Since the early years of the twentieth century, Western abstract art has
fascinated, outraged, and bewildered audiences. Its path to acceptance
within the artistic mainstream was slow. This revised edition traces the
origins and evolution of abstract art, placing it in broad cultural
context.
Well-respected scholar Anna Moszynska examines the pioneering work of
Hilma af Klint, Wassily Kandinsky, Kazimir Malevich, and Piet Mondrian
alongside the Russian Constructivists, the De Stijl group, and the
Bauhaus artists, contrasting European geometric abstraction in the 1930s
and '40s with the emphasis on personal expression after World War II.
Op, kinetic, and minimal art of the postwar period is discussed and
illustrated in detail, and new chapters bring the account up to date,
exploring the crisis in abstraction of the 1980s and its revival--in
paint, fabric, sculpture, and installation--in recent decades.
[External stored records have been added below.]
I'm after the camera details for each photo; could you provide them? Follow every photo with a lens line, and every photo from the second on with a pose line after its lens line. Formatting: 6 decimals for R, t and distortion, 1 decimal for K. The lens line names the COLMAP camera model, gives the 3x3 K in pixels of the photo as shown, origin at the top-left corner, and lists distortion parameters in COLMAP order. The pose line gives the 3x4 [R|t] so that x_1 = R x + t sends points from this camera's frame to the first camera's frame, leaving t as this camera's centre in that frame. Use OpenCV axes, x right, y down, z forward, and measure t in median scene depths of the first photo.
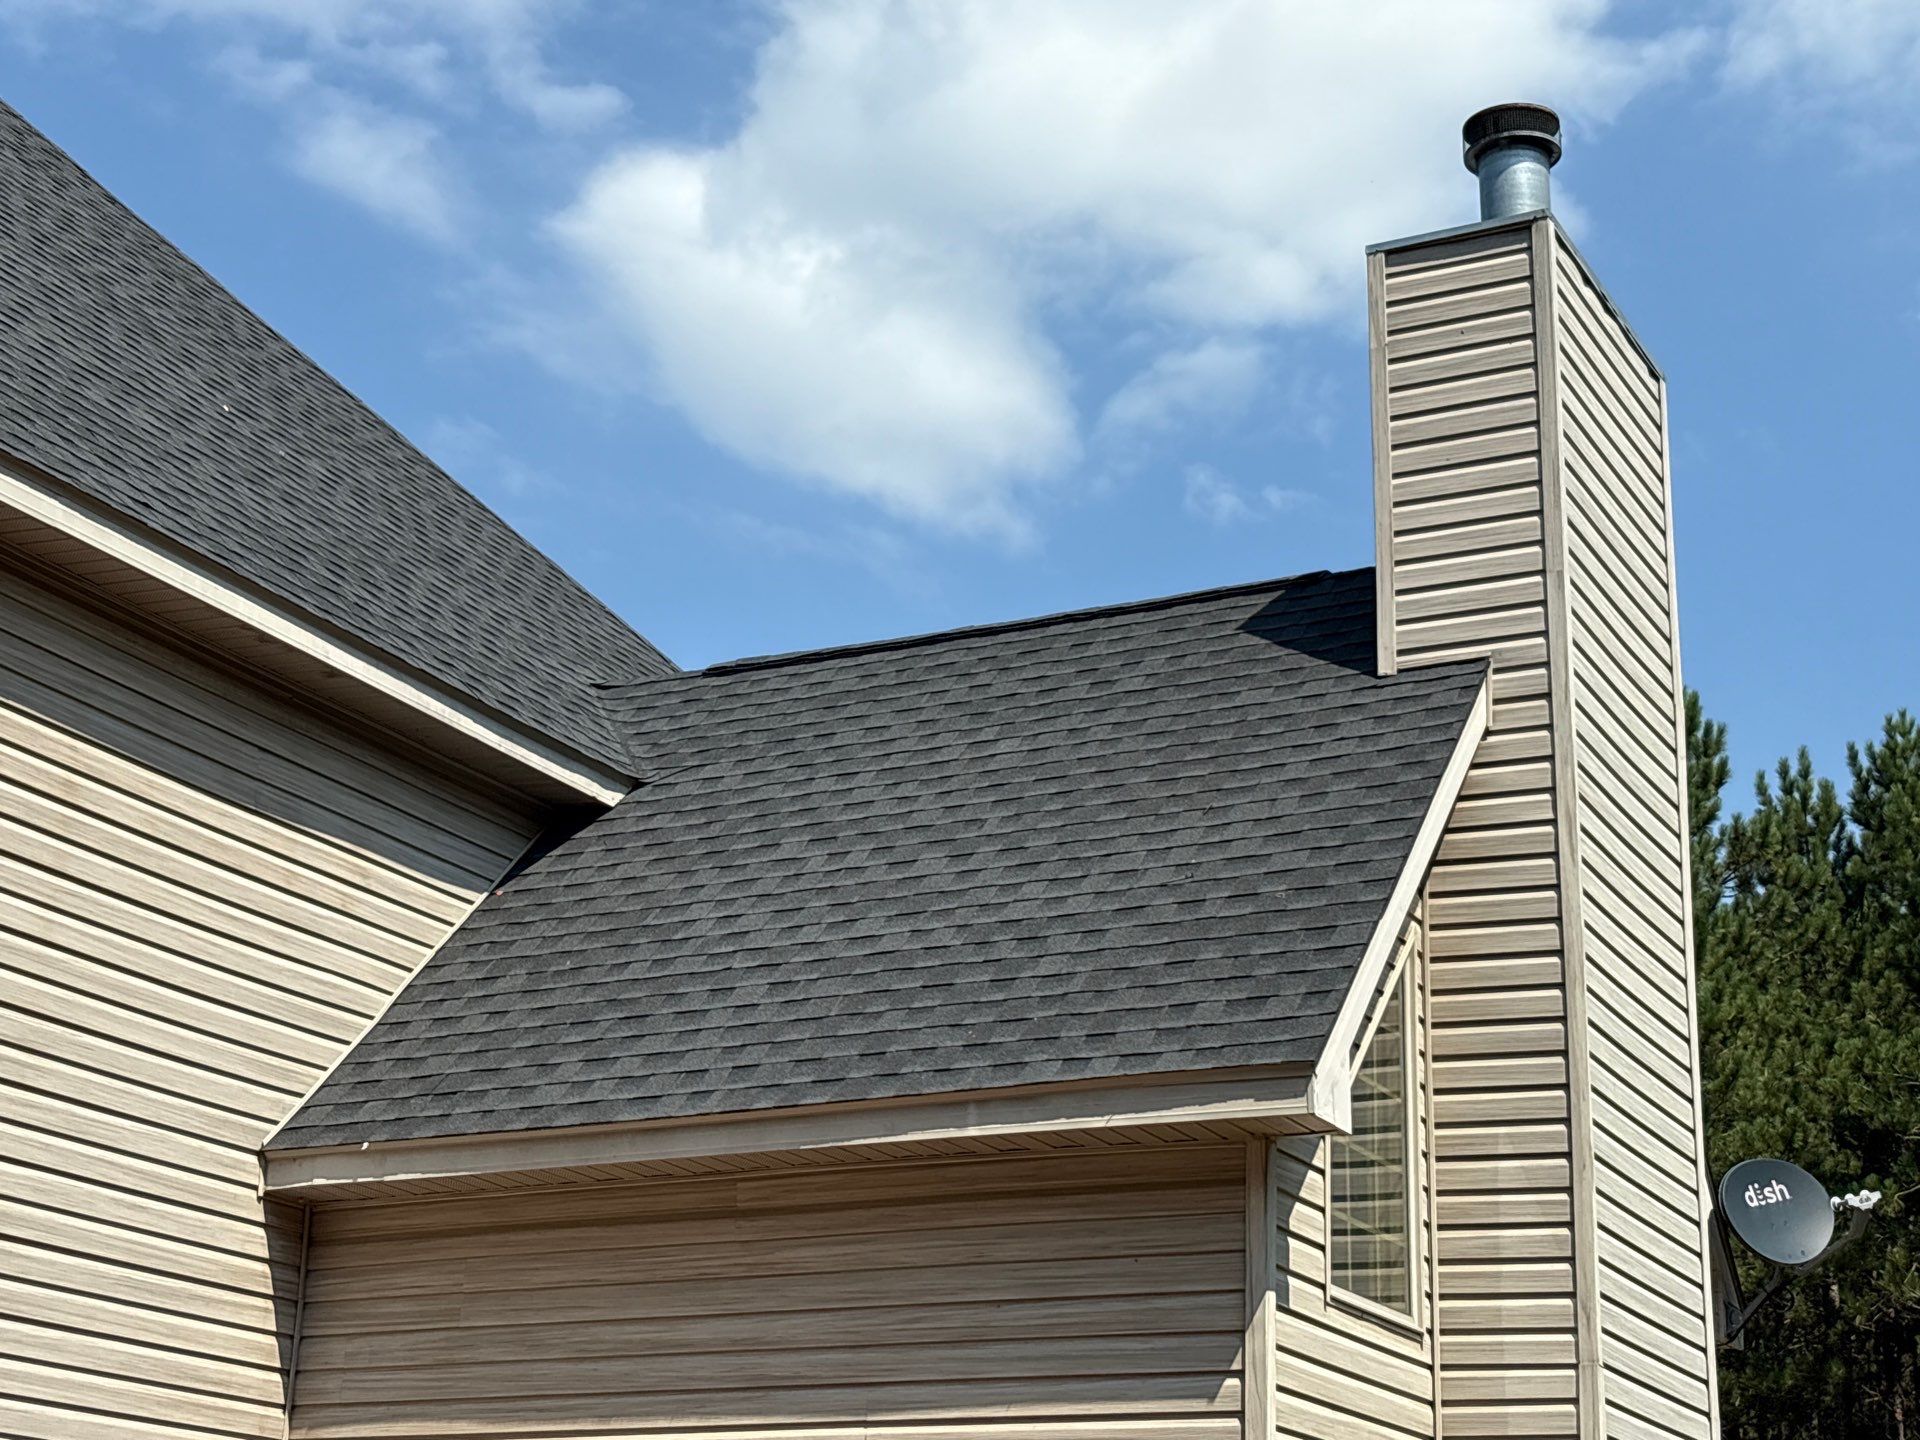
lens RADIAL K [[3015.0, 0, 966.2], [0, 3015.0, 723.8], [0, 0, 1]] dist [0.178437, 0.000000]
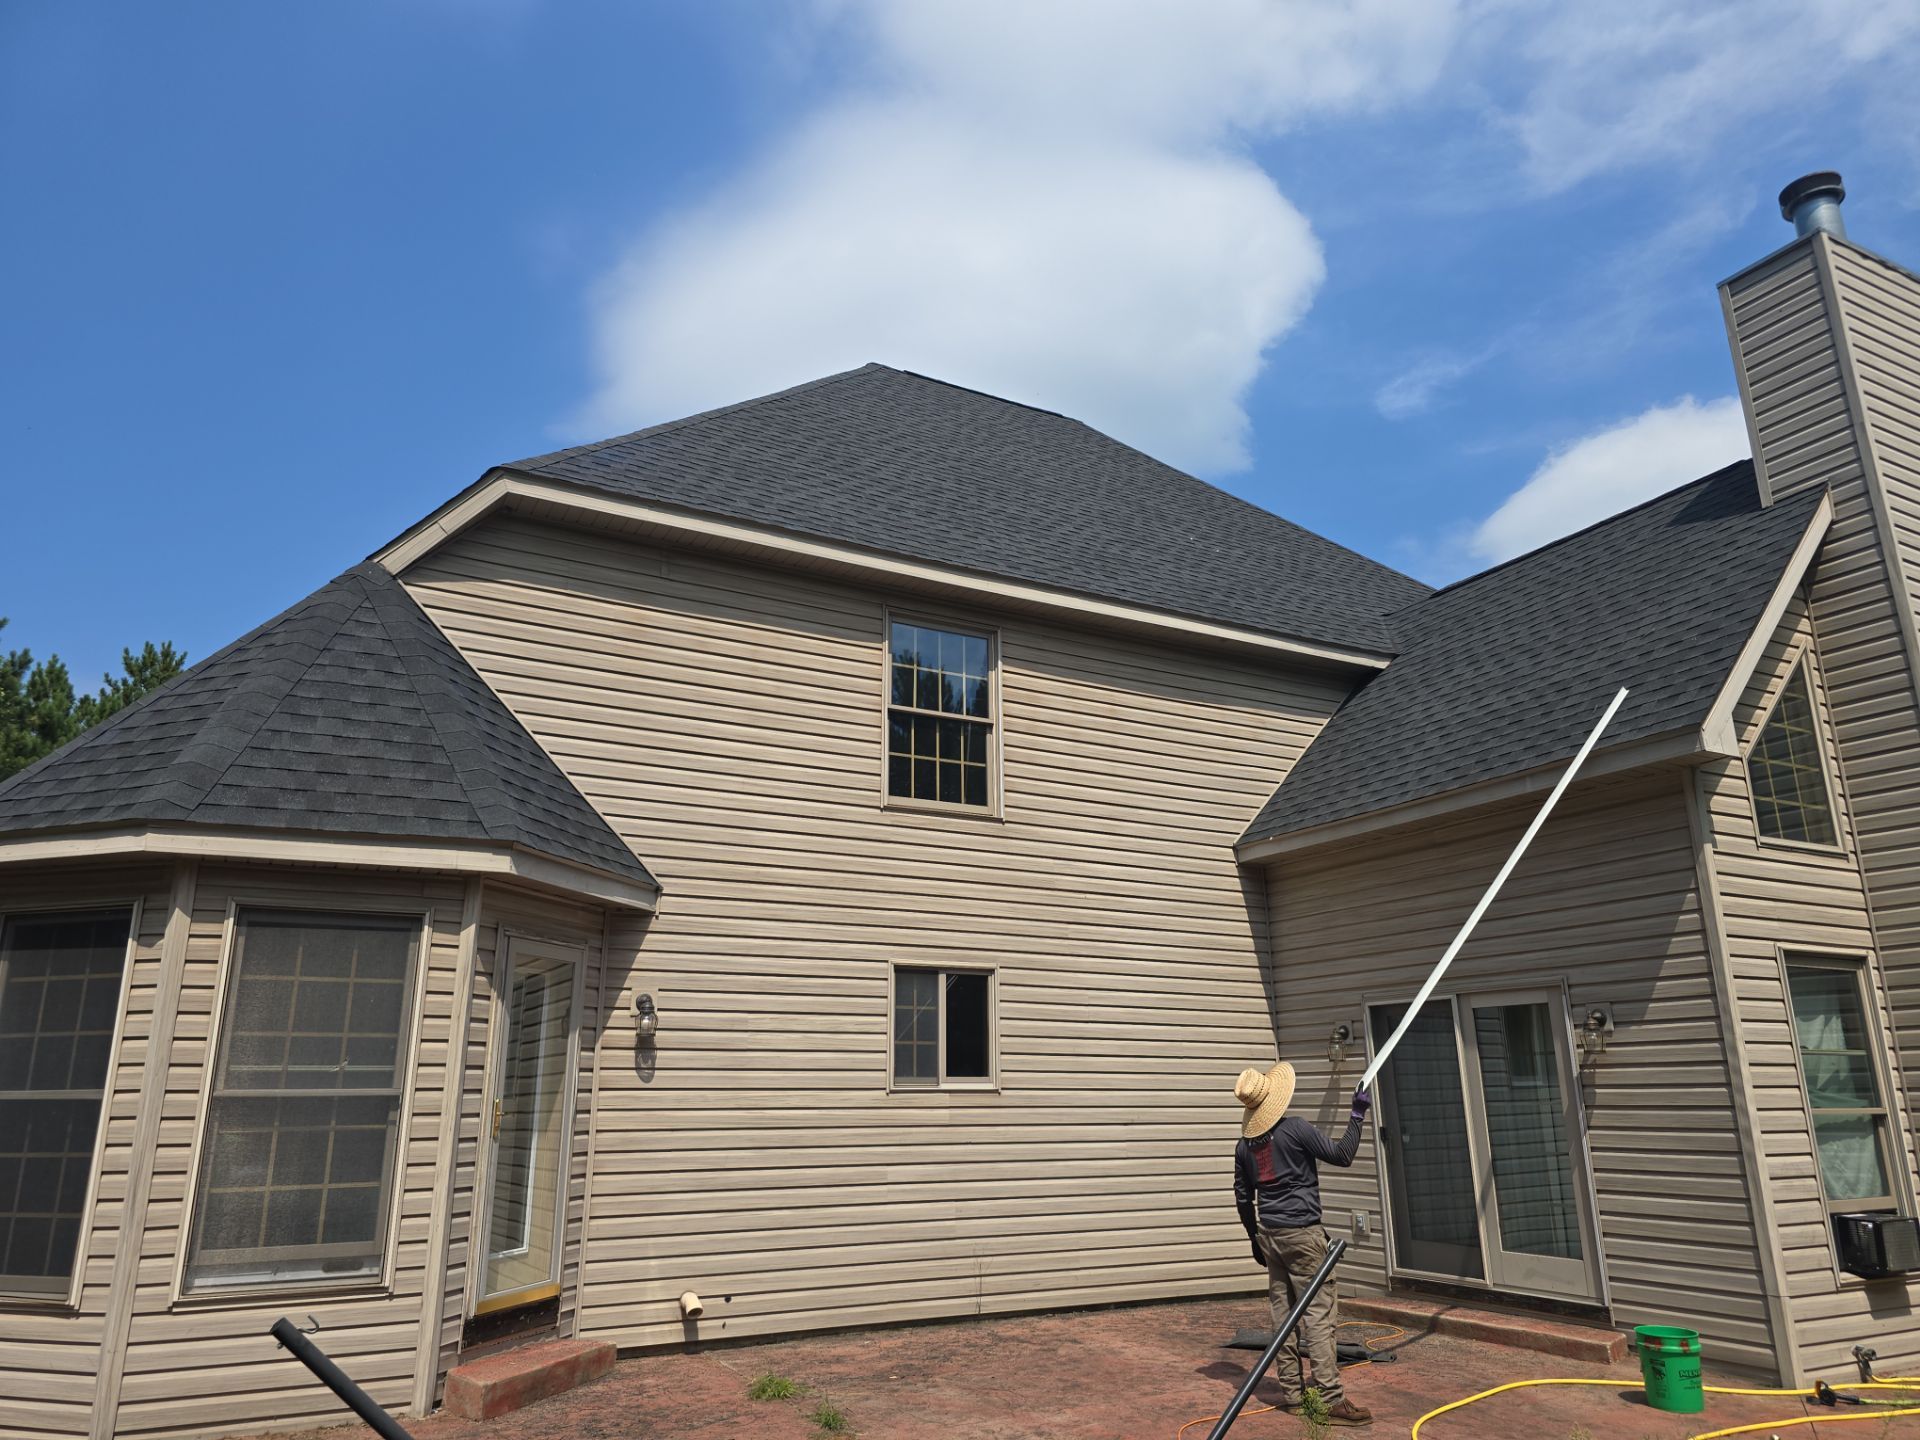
lens RADIAL K [[1312.7, 0, 956.1], [0, 1312.7, 712.1], [0, 0, 1]] dist [0.038924, -0.022718]
pose [[0.812005, -0.200631, -0.548083, 0.165895], [0.215543, 0.975760, -0.037852, 0.031620], [0.542392, -0.087399, 0.835567, 0.053180]]
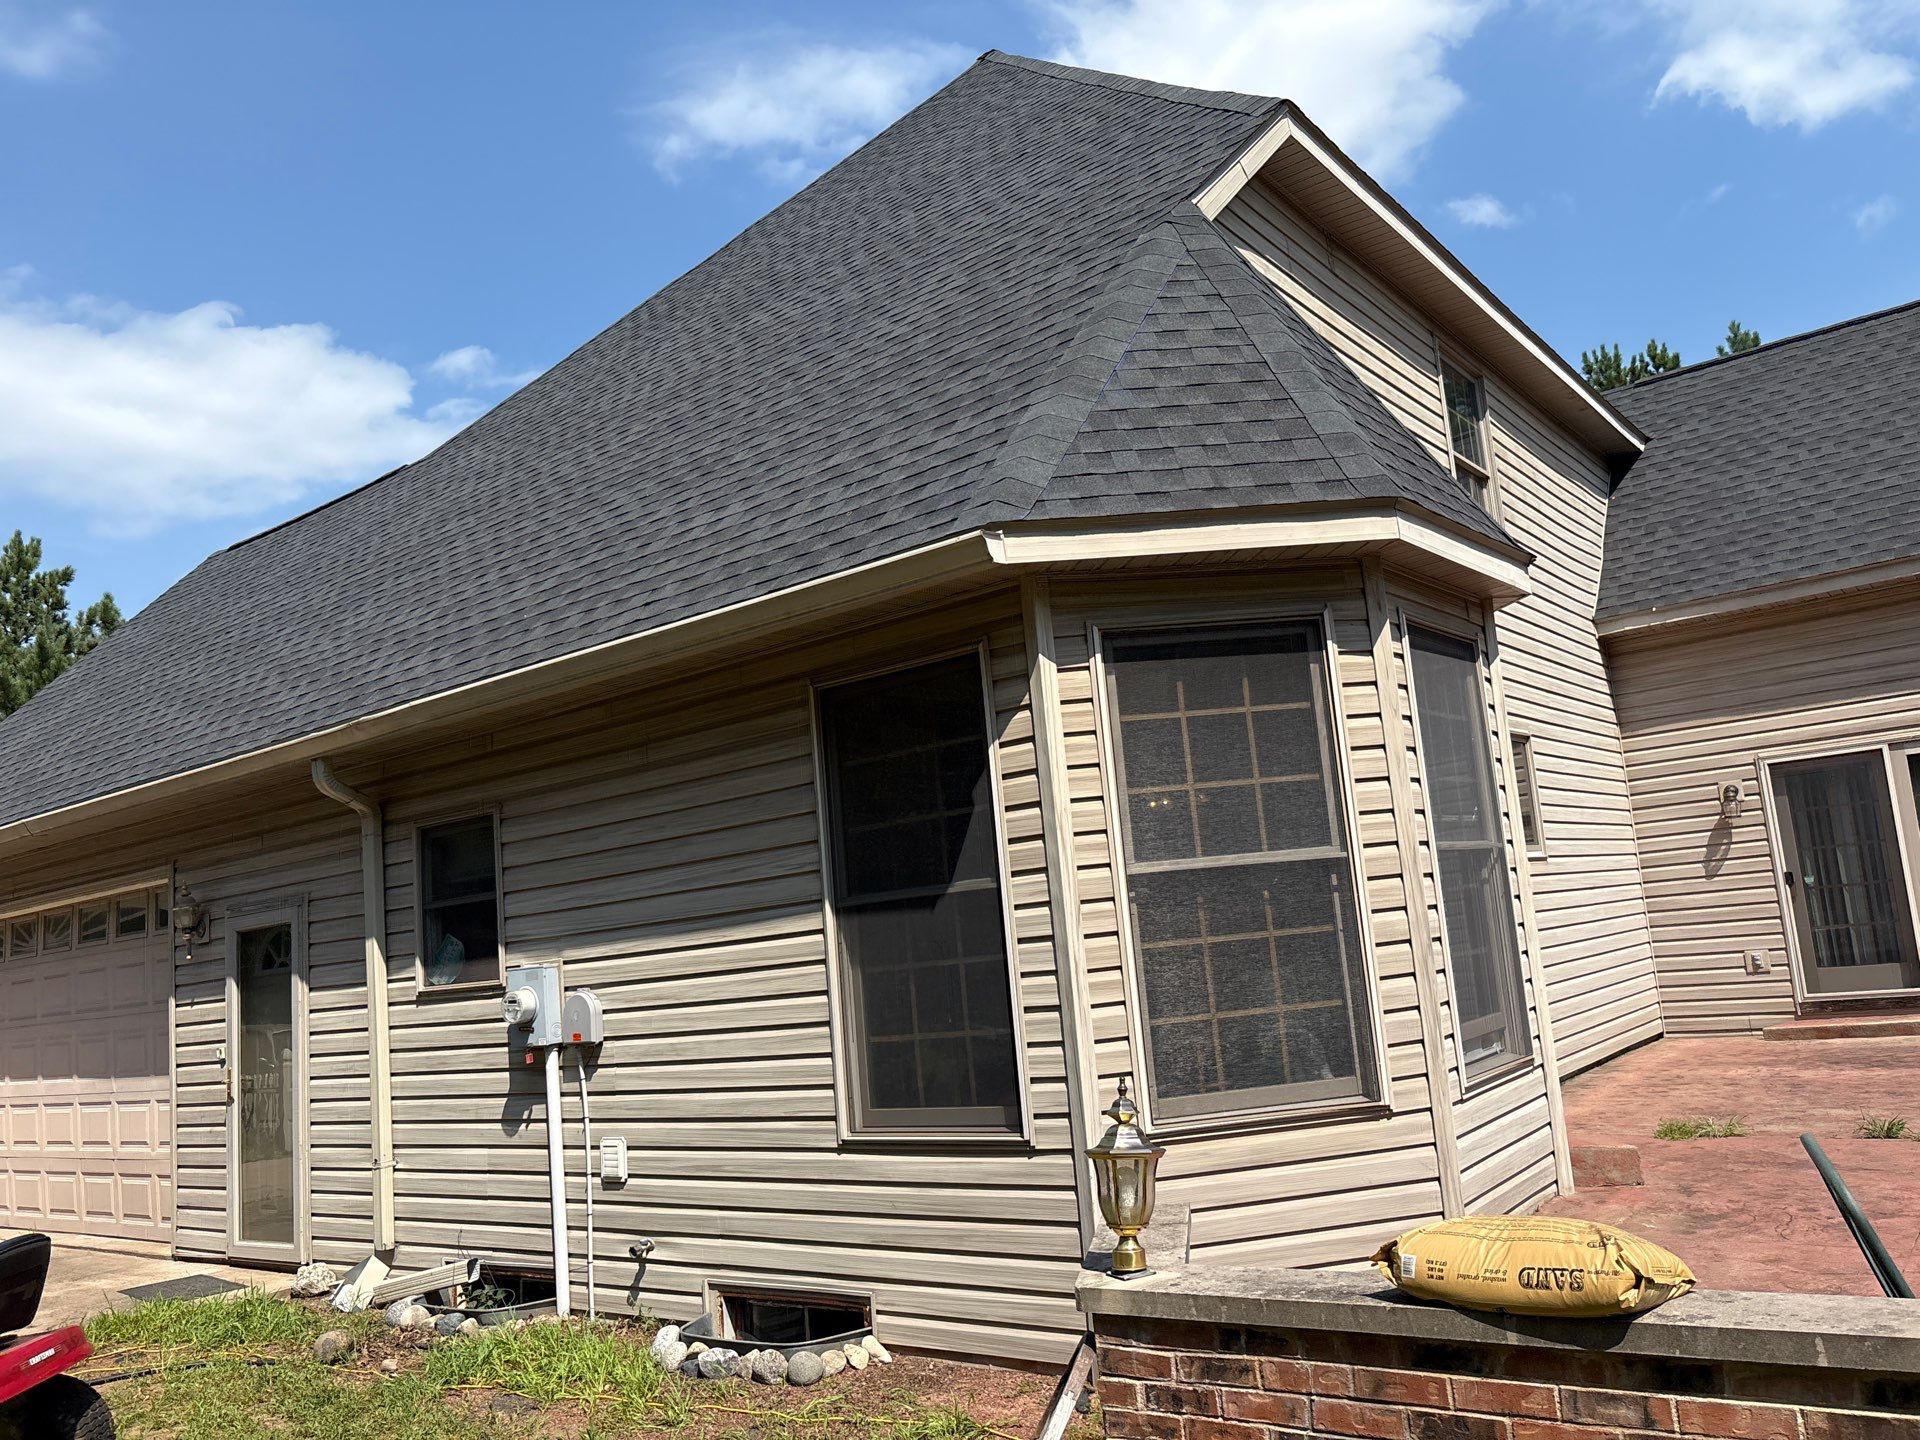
lens RADIAL K [[1455.6, 0, 958.2], [0, 1455.6, 727.4], [0, 0, 1]] dist [0.013222, 0.003223]
pose [[0.972432, -0.149364, -0.179074, -0.516557], [0.179722, 0.969368, 0.167409, -0.054106], [0.148583, -0.194977, 0.969488, -0.166320]]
The first edition of Abstract Art, published in 1990, was acclaimed by
reviewers. Revised with extensive updates, this book includes new
chapters on recent trends and offers fully global coverage of art
produced in North and South America, Europe, China, Korea, and the
Middle East. Now in full color and comprehensively revised, it will
serve as the best introduction to abstract art for a new generation.